Gehlen and his subordinates conveniently disappear prior to the Nuremberg trials. In the United States, FBI Director J. Edgar Hoover now seeks to uncover any and all operations not sanctioned by his authority, including OSS activities. The OSS is dismantled, but President Truman believes in the need for an agency to handle international covert operations, thus the CIA. The new agency head will answer only to the President. In the matter of the missing German Major, a delicate problem exists. One of his agent’s families is detained by the Russians and must be reunited with him in Argentina. If a covert operation does not succeed, the new CID-Europe will be thrown to the wolves, disgraced by a zealous Hoover and company.

"THE ASSASSINATION OPTION remains true to its title to the end. It reads well and reminds us of the difficulty posed in intelligence work, especially at the beginning of the Cold War with Russia."

Two pages of tribute precede the story in honor of the real military and CIA personnel who entered harm’s way in clandestine activities for their country. Different names and faces play out the series of events in THE ASSASSINATION OPTION, but their patriotism is real. In style, the authors utilize characteristic grayed and blocked writings to denote top secret presidential communications to and from the agency and the White House.

Rear Admiral Sidney W. Souers, USN, visits Major Maxwell Ashton III, Cavalry, in a military  hospital to inform him that Lt. James Cronley and Sgt. “Tiny” Dunwiddie have been promoted to the rank of Captain. Both serve with distinction in the discovery and elimination of a husband/wife traitor duo. Cronley is appointed Chief, DCI-Europe, with Dunwiddie as his second in command. They assemble a trusted group of officers, including at the Kloster Grünau compound in the American zone of Bavaria. The complex, tight with security and now called the South German Industrial Development Compound, houses Gehlen and his men, former German intelligence officers. The officers wear civilian clothing but assume military colors when necessary.

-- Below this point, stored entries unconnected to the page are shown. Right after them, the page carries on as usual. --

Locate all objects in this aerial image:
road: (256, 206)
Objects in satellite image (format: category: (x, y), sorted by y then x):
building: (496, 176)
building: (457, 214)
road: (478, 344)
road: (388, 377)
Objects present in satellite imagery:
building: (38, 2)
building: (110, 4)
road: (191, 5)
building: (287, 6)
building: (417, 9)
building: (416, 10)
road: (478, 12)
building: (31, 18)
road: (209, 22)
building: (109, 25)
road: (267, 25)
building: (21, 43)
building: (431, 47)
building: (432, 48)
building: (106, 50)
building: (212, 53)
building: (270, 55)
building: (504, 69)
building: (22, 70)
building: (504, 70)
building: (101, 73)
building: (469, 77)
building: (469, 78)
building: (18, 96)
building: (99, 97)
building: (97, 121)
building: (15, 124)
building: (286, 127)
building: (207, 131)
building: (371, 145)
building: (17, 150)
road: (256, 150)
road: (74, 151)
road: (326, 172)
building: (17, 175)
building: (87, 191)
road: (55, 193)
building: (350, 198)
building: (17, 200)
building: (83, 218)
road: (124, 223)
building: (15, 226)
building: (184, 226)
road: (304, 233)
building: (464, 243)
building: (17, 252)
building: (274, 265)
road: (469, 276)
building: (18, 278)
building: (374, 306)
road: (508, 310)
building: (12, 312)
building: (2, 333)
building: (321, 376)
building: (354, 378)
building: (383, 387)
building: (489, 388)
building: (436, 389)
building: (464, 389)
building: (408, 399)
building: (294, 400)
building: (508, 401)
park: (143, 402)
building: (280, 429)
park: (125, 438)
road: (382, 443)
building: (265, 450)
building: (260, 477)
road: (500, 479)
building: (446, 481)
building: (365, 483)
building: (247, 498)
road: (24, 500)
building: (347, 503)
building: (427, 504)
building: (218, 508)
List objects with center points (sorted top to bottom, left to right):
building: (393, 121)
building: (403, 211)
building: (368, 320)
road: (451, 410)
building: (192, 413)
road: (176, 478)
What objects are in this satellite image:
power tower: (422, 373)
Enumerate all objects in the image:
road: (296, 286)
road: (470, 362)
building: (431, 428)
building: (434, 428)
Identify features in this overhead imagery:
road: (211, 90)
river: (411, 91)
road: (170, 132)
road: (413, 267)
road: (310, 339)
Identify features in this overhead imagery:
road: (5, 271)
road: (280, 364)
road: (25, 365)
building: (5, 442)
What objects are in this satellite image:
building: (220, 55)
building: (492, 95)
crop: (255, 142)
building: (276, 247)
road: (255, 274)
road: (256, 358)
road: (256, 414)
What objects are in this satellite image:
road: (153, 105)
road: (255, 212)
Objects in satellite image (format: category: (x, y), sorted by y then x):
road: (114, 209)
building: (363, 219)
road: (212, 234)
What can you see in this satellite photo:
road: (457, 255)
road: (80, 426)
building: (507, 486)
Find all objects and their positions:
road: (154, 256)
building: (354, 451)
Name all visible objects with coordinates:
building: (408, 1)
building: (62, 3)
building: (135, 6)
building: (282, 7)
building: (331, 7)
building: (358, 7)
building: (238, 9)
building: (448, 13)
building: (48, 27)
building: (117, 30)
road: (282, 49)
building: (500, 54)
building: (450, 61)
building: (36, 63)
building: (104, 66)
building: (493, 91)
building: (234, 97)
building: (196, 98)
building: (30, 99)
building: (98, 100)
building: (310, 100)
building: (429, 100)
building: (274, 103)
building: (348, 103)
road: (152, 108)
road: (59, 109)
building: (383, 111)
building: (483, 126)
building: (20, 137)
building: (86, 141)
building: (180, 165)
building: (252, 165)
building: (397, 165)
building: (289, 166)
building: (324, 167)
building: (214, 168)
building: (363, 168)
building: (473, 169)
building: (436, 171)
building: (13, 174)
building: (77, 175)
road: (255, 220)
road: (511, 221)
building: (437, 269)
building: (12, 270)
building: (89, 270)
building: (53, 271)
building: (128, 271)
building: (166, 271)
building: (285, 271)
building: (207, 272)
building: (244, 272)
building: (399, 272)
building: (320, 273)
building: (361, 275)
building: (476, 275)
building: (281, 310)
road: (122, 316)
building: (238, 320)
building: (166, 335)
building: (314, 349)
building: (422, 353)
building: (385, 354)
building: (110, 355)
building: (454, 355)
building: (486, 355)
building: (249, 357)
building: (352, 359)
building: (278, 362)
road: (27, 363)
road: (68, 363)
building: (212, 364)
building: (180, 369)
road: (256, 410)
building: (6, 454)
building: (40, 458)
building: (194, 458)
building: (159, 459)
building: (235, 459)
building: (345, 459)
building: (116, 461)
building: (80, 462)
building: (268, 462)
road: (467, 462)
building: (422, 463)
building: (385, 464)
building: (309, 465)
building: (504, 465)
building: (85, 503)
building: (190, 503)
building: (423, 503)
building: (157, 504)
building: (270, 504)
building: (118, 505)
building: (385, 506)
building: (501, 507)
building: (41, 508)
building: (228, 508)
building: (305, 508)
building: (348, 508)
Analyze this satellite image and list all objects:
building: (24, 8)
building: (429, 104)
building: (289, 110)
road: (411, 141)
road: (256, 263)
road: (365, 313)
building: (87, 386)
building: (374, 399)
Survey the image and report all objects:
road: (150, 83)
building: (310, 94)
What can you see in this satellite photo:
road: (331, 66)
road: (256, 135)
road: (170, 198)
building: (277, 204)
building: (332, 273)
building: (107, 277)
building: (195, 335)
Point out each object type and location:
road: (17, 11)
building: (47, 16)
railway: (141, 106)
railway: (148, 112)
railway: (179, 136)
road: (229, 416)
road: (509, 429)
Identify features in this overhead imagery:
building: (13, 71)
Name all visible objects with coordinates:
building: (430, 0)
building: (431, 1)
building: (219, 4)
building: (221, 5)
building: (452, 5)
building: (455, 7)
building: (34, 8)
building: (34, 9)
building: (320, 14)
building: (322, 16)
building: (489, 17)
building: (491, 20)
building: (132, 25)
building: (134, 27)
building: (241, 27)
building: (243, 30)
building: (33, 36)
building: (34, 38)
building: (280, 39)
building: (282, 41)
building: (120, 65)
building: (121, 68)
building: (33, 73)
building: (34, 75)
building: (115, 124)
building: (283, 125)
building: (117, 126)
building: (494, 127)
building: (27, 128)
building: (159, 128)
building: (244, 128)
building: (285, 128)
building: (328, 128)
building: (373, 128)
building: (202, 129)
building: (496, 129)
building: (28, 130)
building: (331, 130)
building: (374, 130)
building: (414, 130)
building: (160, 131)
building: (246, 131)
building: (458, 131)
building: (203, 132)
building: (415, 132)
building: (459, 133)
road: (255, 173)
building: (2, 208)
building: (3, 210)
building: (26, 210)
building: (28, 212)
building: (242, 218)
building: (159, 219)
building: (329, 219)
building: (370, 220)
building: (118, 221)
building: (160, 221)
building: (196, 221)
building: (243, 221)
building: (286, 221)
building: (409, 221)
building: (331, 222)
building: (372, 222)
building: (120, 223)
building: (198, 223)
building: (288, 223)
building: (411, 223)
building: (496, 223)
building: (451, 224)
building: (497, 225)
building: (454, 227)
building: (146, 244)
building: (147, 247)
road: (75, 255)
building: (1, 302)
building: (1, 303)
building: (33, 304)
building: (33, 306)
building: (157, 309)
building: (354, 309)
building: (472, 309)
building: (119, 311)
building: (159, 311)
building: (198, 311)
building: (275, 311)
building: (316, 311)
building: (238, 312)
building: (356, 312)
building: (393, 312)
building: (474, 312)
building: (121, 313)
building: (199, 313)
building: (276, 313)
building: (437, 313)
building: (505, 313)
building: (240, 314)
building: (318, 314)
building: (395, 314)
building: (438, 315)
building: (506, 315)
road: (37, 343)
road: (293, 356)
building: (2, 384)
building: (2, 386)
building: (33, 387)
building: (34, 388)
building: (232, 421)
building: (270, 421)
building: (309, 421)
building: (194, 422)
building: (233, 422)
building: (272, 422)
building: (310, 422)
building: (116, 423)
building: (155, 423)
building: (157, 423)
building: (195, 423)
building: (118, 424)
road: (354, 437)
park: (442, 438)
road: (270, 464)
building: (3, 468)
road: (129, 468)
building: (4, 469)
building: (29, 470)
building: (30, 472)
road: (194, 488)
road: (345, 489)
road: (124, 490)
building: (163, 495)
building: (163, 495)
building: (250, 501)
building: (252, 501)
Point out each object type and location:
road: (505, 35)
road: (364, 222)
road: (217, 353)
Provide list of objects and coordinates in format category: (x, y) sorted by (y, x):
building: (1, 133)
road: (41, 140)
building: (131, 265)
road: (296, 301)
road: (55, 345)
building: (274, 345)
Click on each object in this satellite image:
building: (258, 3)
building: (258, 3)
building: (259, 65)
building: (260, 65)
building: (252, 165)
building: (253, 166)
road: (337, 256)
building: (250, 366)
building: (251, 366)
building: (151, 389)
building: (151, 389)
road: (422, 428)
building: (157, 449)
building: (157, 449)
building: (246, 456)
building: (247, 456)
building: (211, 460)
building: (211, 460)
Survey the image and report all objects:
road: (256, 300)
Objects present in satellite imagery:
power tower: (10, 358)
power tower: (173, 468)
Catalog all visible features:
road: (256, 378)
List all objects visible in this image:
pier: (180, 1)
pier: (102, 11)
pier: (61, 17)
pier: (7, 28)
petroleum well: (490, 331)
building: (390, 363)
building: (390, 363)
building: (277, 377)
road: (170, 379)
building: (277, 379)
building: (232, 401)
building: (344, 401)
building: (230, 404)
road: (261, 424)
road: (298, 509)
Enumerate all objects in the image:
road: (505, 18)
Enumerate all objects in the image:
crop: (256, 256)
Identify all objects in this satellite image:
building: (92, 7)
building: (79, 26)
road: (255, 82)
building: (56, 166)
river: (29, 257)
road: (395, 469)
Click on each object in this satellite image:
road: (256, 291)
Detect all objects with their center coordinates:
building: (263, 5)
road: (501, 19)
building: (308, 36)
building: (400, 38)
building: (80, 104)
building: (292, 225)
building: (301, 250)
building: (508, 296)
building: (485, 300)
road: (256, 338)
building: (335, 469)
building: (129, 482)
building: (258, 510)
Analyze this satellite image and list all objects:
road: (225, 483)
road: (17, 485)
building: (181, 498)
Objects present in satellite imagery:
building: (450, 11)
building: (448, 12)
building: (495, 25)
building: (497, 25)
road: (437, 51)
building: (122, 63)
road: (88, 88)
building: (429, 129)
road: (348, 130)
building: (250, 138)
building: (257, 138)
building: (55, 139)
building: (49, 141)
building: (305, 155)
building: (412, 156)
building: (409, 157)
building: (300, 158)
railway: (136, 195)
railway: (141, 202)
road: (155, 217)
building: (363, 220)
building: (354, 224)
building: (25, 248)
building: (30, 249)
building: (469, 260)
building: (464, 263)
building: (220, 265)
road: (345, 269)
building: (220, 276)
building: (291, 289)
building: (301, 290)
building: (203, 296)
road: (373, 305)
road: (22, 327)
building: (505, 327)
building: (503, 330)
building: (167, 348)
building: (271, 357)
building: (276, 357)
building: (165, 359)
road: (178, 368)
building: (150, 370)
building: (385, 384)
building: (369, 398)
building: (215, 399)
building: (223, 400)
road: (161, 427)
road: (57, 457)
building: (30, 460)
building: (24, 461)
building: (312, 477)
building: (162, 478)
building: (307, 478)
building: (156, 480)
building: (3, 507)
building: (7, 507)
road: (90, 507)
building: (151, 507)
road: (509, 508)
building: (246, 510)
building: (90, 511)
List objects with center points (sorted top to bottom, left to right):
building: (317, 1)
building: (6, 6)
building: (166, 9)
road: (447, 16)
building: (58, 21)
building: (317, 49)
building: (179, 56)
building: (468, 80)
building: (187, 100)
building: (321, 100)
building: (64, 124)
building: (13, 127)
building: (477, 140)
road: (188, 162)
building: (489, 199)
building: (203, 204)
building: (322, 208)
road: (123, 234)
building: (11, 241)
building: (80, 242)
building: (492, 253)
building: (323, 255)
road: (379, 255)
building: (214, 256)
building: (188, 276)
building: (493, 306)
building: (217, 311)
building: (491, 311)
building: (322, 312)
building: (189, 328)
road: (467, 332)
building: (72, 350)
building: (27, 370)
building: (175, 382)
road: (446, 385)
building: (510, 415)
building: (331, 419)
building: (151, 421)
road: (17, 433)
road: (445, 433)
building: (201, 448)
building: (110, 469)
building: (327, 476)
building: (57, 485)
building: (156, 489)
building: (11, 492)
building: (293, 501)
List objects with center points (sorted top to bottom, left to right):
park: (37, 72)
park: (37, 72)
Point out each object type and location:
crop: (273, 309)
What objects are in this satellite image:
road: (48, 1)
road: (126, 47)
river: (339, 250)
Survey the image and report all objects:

Cronley becomes well aware of his tenuous leadership capacity when confronted by a jealous American, Col. Mattingly, who hopes he will fail. American military politics and procedures often thwart Cronley’s daring plans more than aid them. Therefore, he acts slightly outside usual protocols. He realizes that things could backfire and sink his commission at any time; he could be the whipping boy for the entire DCI-Europe project. 

Along with Gehlen and his operatives, Cronley’s chief task is to make contact with a “turned” Russian agent K-7, extract a German officer’s wife and two sons from the Russian zone in Germany, and transport them to Argentina to reunite with the officer. To keep his activity secret becomes his greatest challenge. Cronley finds that he will need all the help he can get from “friendly” faces in the military, including Tiny’s godfather, General White. 

Cronley plunges forward to his goal, heedless of the personal cost. He questions himself about the source of numerous plans he puts forward to his group. If and when these ideas produce results remains the suspenseful moments of the story. A recent widower, explained by references to his prior life, Cronley does develop a liaison with a female operative, to keep readers interested in his private life. He must answer to Major Ashton and General Souers, and manages to accommodate them all while keeping distance from Col. Mattingly.

THE ASSASSINATION OPTION remains true to its title to the end. It reads well and reminds us of the difficulty posed in intelligence work, especially at the beginning of the Cold War with Russia.